Columbia economist Richard Clarida tapped for vice chair of Federal Reserve

Columbia economist Richard Clarida tapped for vice chair of Federal Reserve

The Fed board now has only three serving members, two of whom are Trump appointees, allowing him the unprecedented opportunity to select all but one of the board's seven members.

Trump will also nominate Michelle Bowman, Kansas' top banking regulator, to the Fed's Board of Governors.

While Trump was highly critical of the Fed during the 2016 presidential campaign, his selections for Fed jobs so far have come from mainstream economists rather than the ranks of conservative economists who have been highly critical of the central bank's actions in the wake of the 2008 financial crisis.

Clarida has taught at Columbia since 1988, except for a break in 2002 to serve as assistant secretary for economic policy at the United States Treasury in the Bush administration.

Both nominations will be subject to approval of the Congress.

President Donald Trump announced Monday that he would nominate the economist Richard Clarida to be the Federal Reserve's next vice chairman.

A contender to be named vice chair of the U.S. Federal Reserve, Richard Clarida, managing director at Pacific Investment Management Co., (PIMCO), appears in this handout photo provided March 1, 2018.

Clarida, a Republican economist, has drawn comparisons to newly installed Fed Chairman Jerome Powell for a pragmatic approach to monetary policy.

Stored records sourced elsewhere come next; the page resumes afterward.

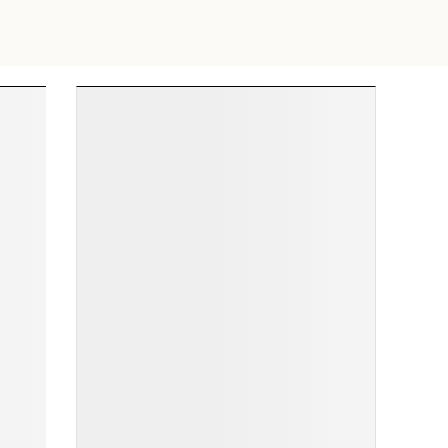
ĐỌC NHIỀU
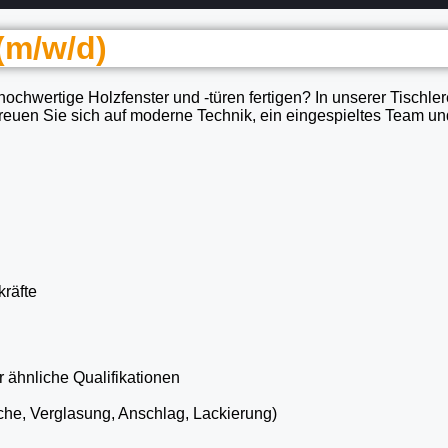
 (m/w/d)
 hochwertige Holzfenster und -türen fertigen? In unserer Tisch
Freuen Sie sich auf moderne Technik, ein eingespieltes Team und 
kräfte
 ähnliche Qualifikationen
äche, Verglasung, Anschlag, Lackierung)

He has 20 years of investment experience and holds a Ph.D.in economics from Harvard University.

But another Trump nominee, Carnegie Mellon University economist Marvin Goodfriend, faces stiff opposition from Democrats, casting doubt on chances he will be confirmed by the full Senate. In articles written for PIMCO, Clarida has outlined views largely consistent with current Fed policy.

In addition, the No. 2 spot on the Fed's interest rate panel has come open with the impending departure of William Dudley, president of the Fed's NY regional bank.